Buller, who had also heard that his light horse units were pinned down at the foot of Hlangwane and unable to advance, asserted command and took direct control of the battle from Clery. Buller decided to call the battle off at this point, even though Hildyard's men, advancing in open order, had just occupied Colenso. He went forward (being slightly wounded himself) and called for volunteers to recover Long's guns. Two teams approached them, hooked up and brought away two weapons. A second attempt to recover the rest of guns failed when horses and volunteers were shot down by Boer rifle fire.
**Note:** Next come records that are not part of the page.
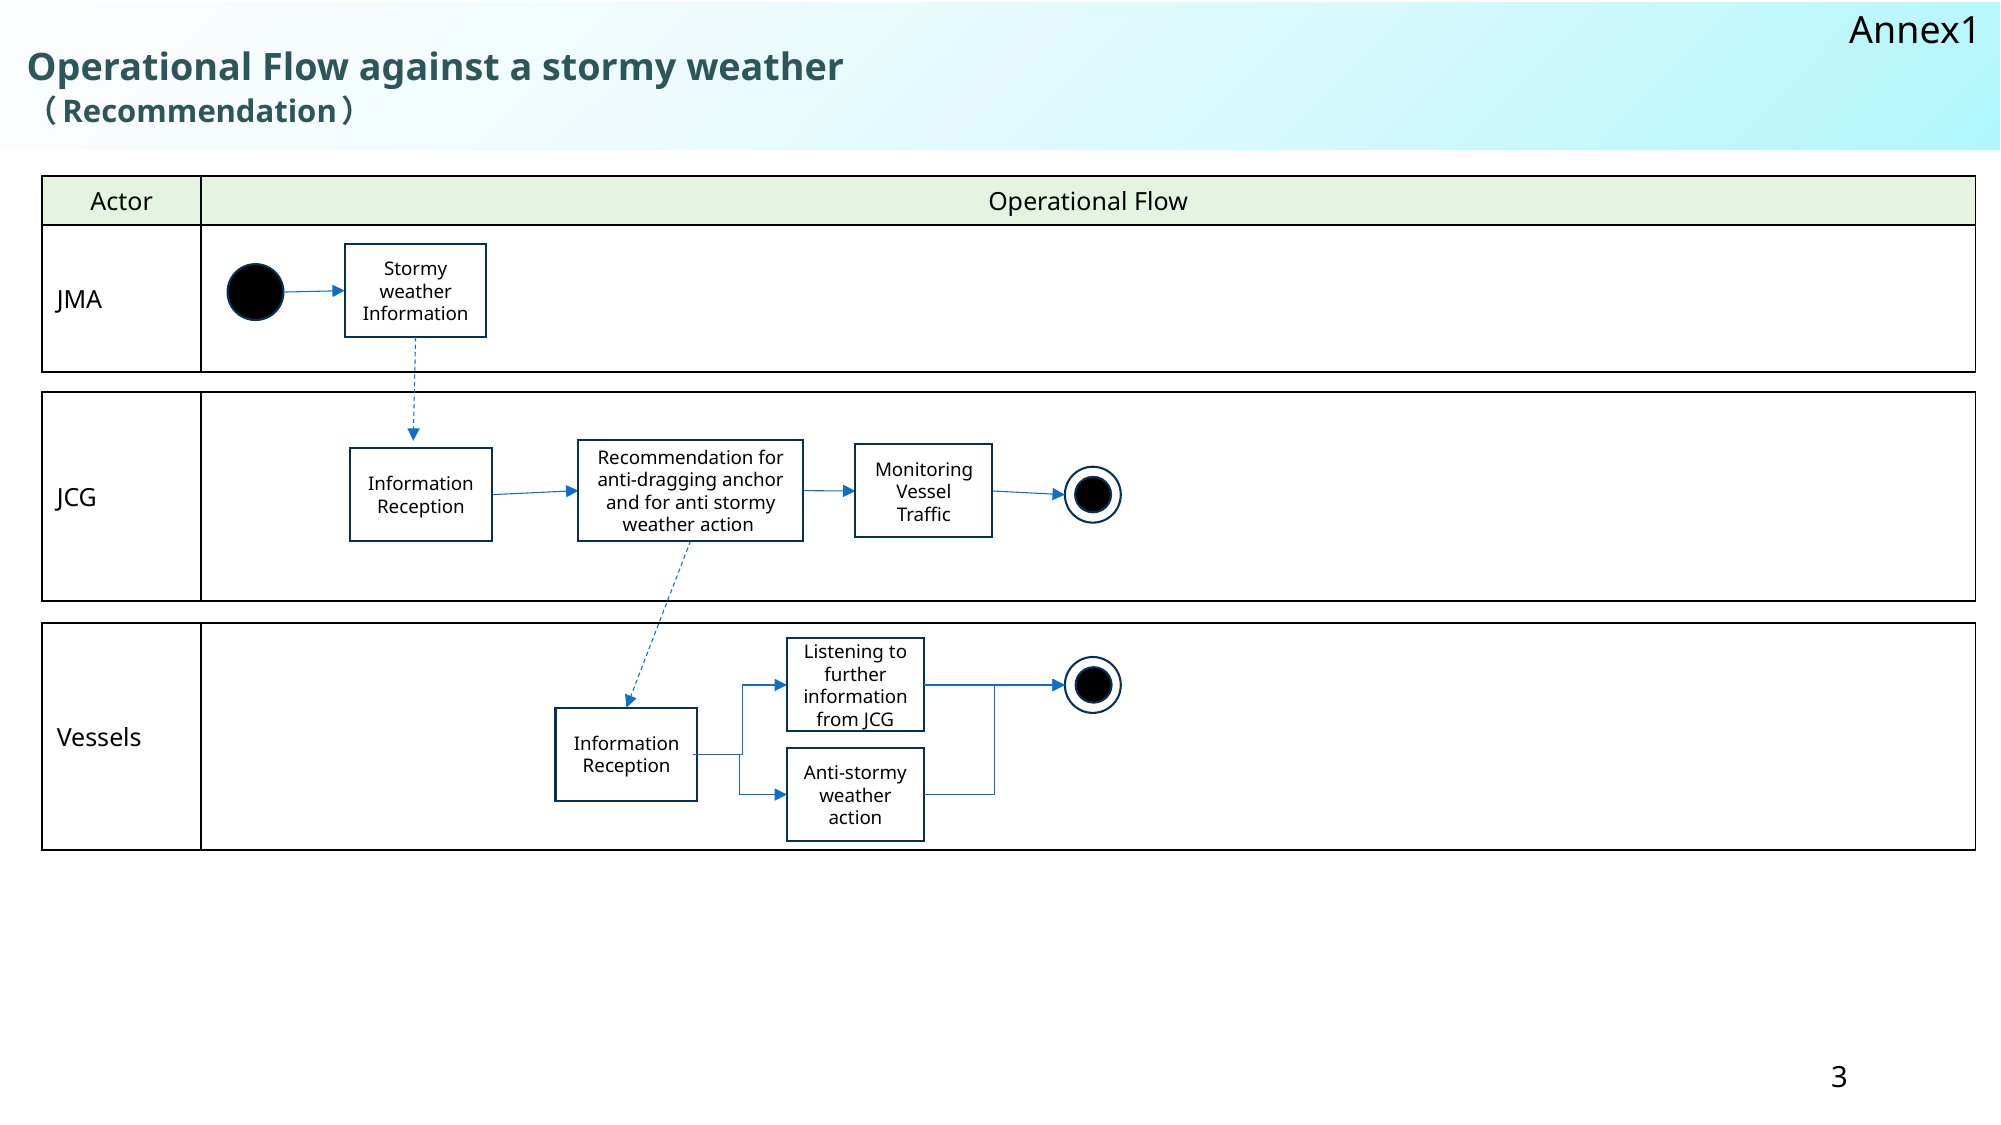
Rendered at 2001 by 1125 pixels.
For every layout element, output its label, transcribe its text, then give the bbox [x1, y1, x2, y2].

table_header [202, 624, 1975, 849]
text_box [923, 686, 1065, 795]
text_box [1074, 666, 1113, 704]
text_box Monitoring Vessel Traffic [854, 443, 993, 538]
table_cell [202, 226, 1975, 371]
text_box Listening to further information from JCG [786, 637, 925, 732]
text_box Stormy weather Information [344, 243, 487, 338]
text_box [226, 263, 285, 322]
text_box Anti-stormy weather action [786, 747, 925, 842]
table_header Actor [43, 177, 200, 224]
text_box [1063, 465, 1122, 524]
table_header JCG [43, 393, 200, 600]
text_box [491, 490, 579, 495]
text_box [1074, 475, 1113, 514]
title Operational Flow against a stormy weather （Recommendation） [11, 35, 2000, 139]
text_box Information Reception [349, 447, 493, 542]
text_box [692, 754, 787, 795]
text_box [1063, 655, 1122, 714]
table_header Operational Flow [202, 177, 1975, 224]
table_header [202, 393, 1975, 600]
table_header Vessels [43, 624, 200, 849]
text_box Information Reception [554, 707, 698, 802]
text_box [697, 685, 787, 754]
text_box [992, 490, 1065, 495]
text_box Recommendation for anti-dragging anchor and for anti stormy weather action [577, 439, 804, 542]
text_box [626, 540, 691, 708]
table_cell JMA [43, 226, 200, 371]
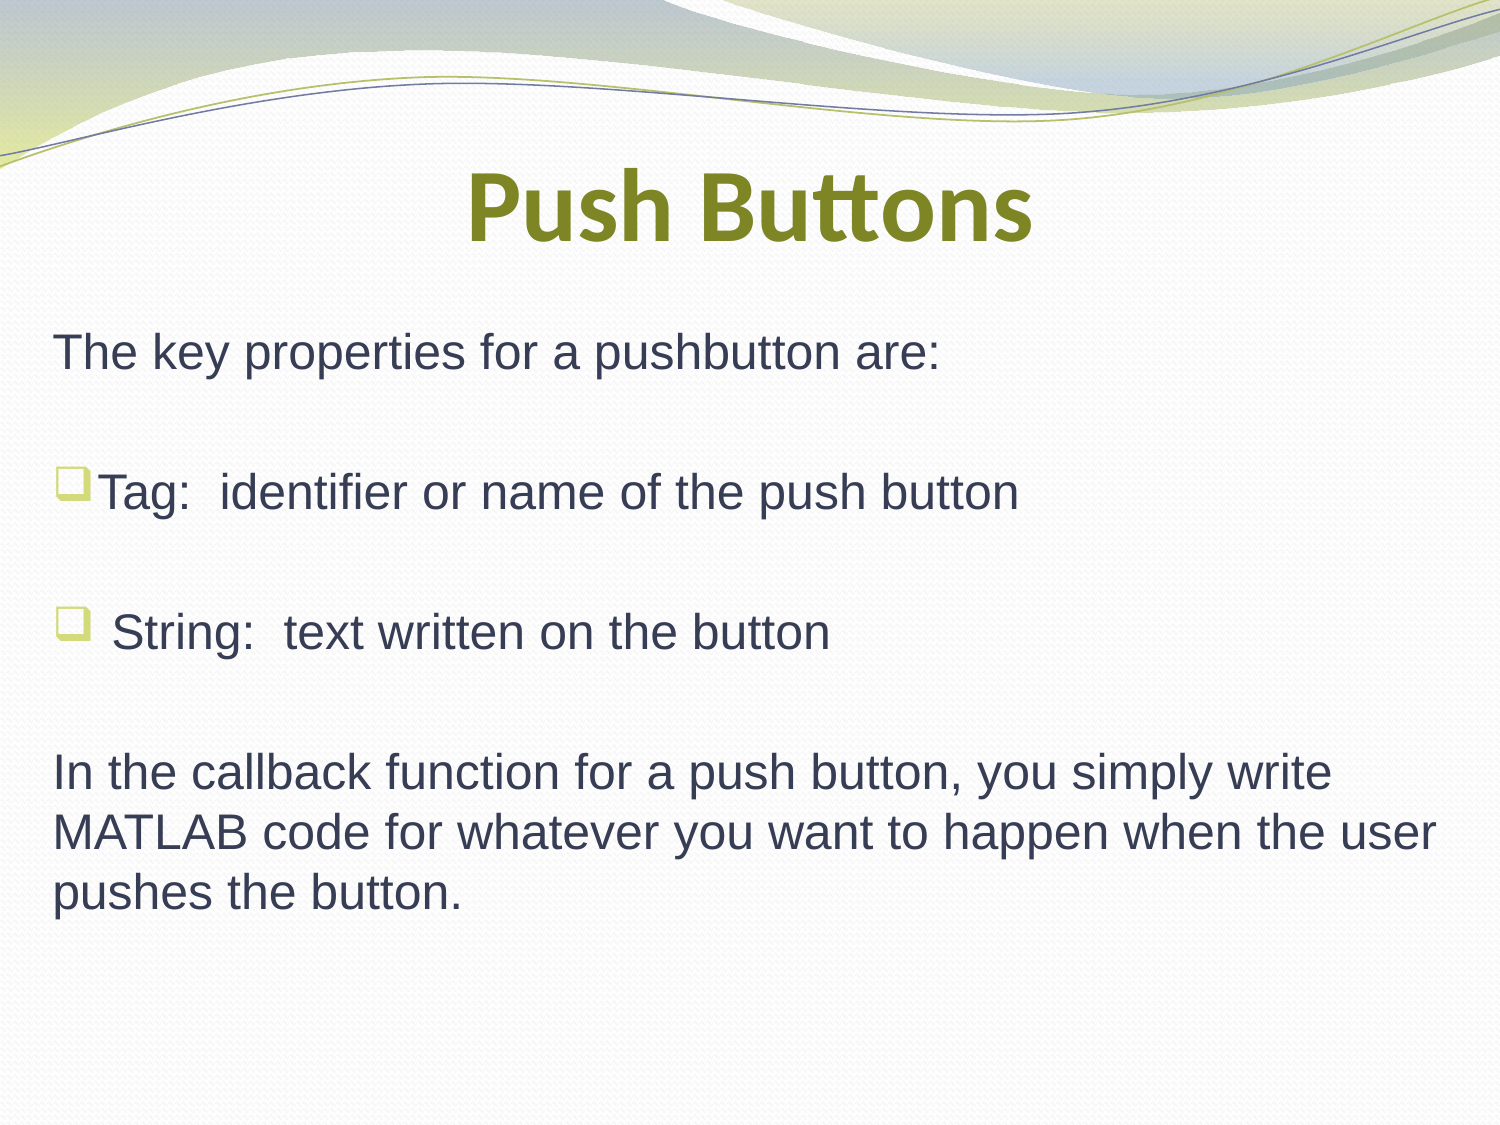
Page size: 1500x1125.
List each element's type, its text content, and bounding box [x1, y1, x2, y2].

list The key properties for a pushbutton are: Tag: identifier or name of the push button String: text written on the button In the callback function for a push button, you simply write MATLAB code for whatever you want to happen when the user pushes the button. [37, 312, 1463, 1125]
title Push Buttons [75, 75, 1425, 263]
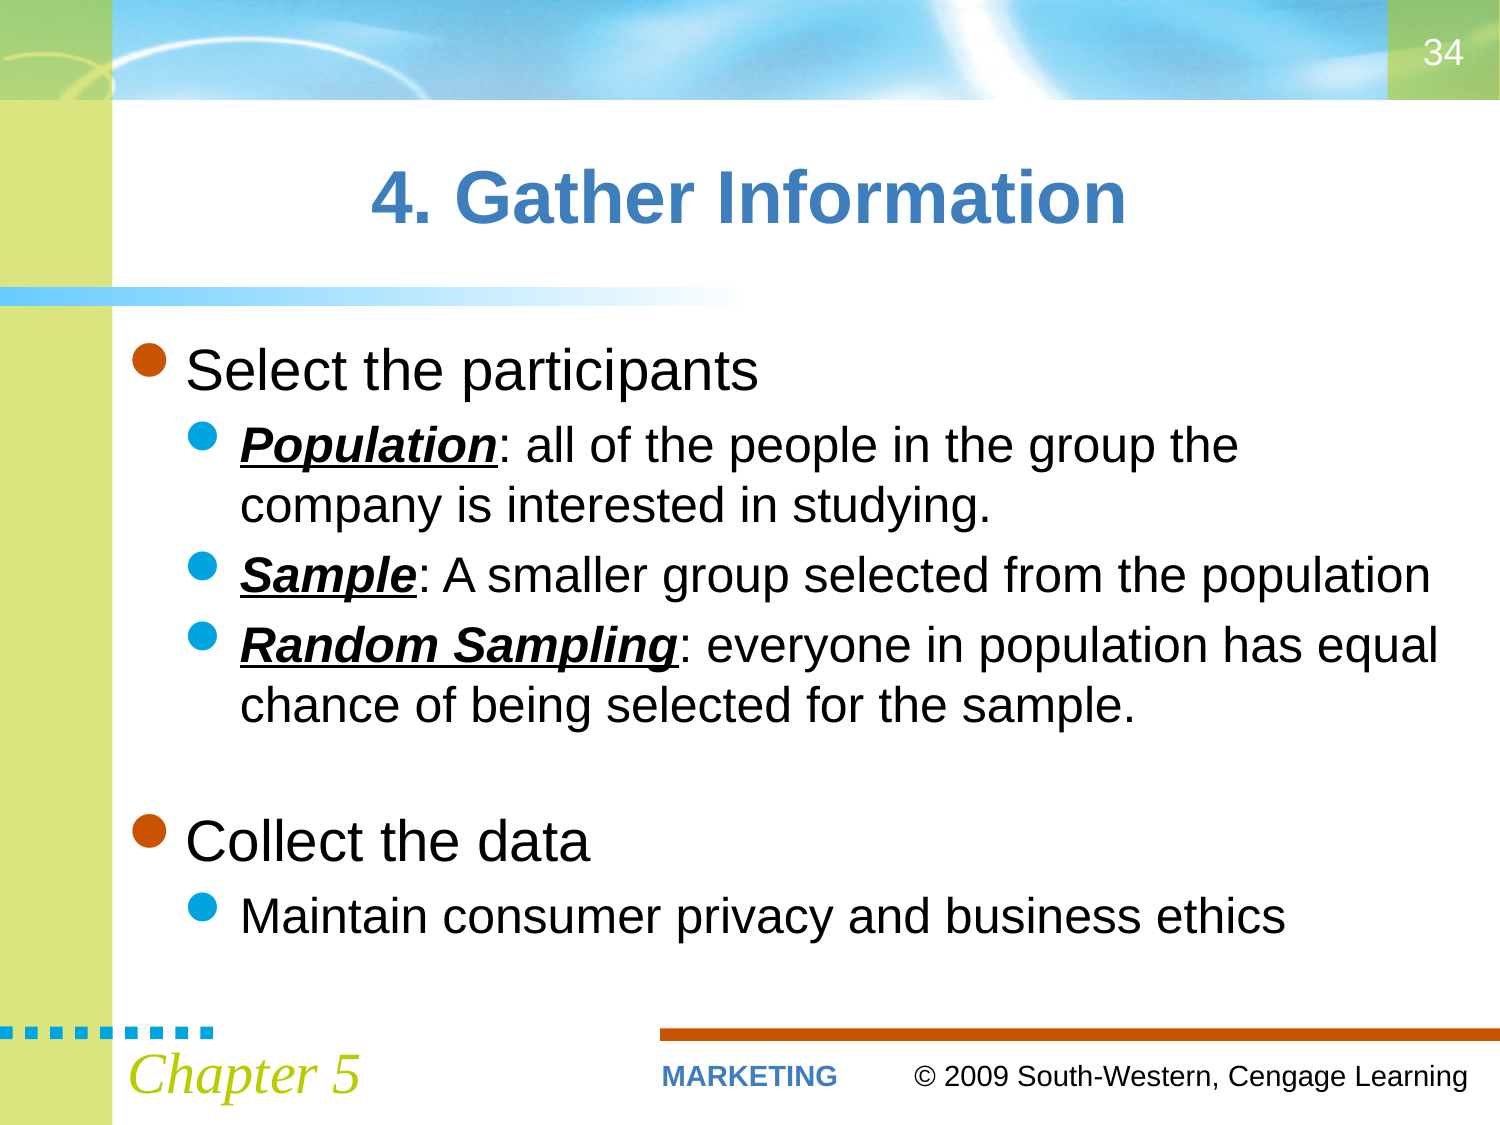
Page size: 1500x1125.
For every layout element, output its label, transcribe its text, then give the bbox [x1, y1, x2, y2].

During the afternoon, the British fell back to their camp, leaving ten guns, many wounded gunners and some of Hildyard's men behind to be captured during the night. Although Buller had committed few of his reserves, he reasoned that a full day under a boiling sun would have sapped their morale and strength. Lyttelton committed some of his troops to help Hart's brigade withdraw, but the cautious Major General Barton refused to support Dundonald's or Hildyard's hard-pressed troops.

The British lost 143 killed, 756 wounded, and 220 captured. Boer casualties were eight killed and 30 wounded.

== Aftermath ==
A week after the battle Buller was replaced as Commander-in-Chief in South Africa by Field Marshal Lord Roberts; however he remained in command in Natal. The brigades were dispersed into new divisional commands, and the 2nd Division reduced to two brigades. Over the next month, Buller made his original intended flank march to Potgieter's Drift, but this ended with the disastrous Battle of Spion Kop, and he then failed again at the Battle of Vaal Krantz. Eventually he returned to Colenso, and forced his way over the Tugela in the Battle of the Tugela Heights by laboriously outflanking and capturing Hlangwane, which dominated the Boer left. Even so, another ten days' fighting were necessary, but eventually Botha's forces were broken and forced to retreat, temporarily demoralised. Ladysmith was relieved on 28 February 1900.

After the battle of Colenso, four soldiers were awarded the Victoria Cross, the highest decoration for gallantry that can be awarded to British (and Commonwealth) forces. All crossed an exposed area of intense Boer fire and rescued two of the twelve guns of the 14th and 66th Batteries when their crews had become casualties or were driven from their weapons. They were Captain Walter Congreve, Captain Harry Norton Schofield, Corporal George Nurse, and Lieutenant Frederick Roberts (the only son of Field Marshal Lord Roberts), who died of his wounds two days later.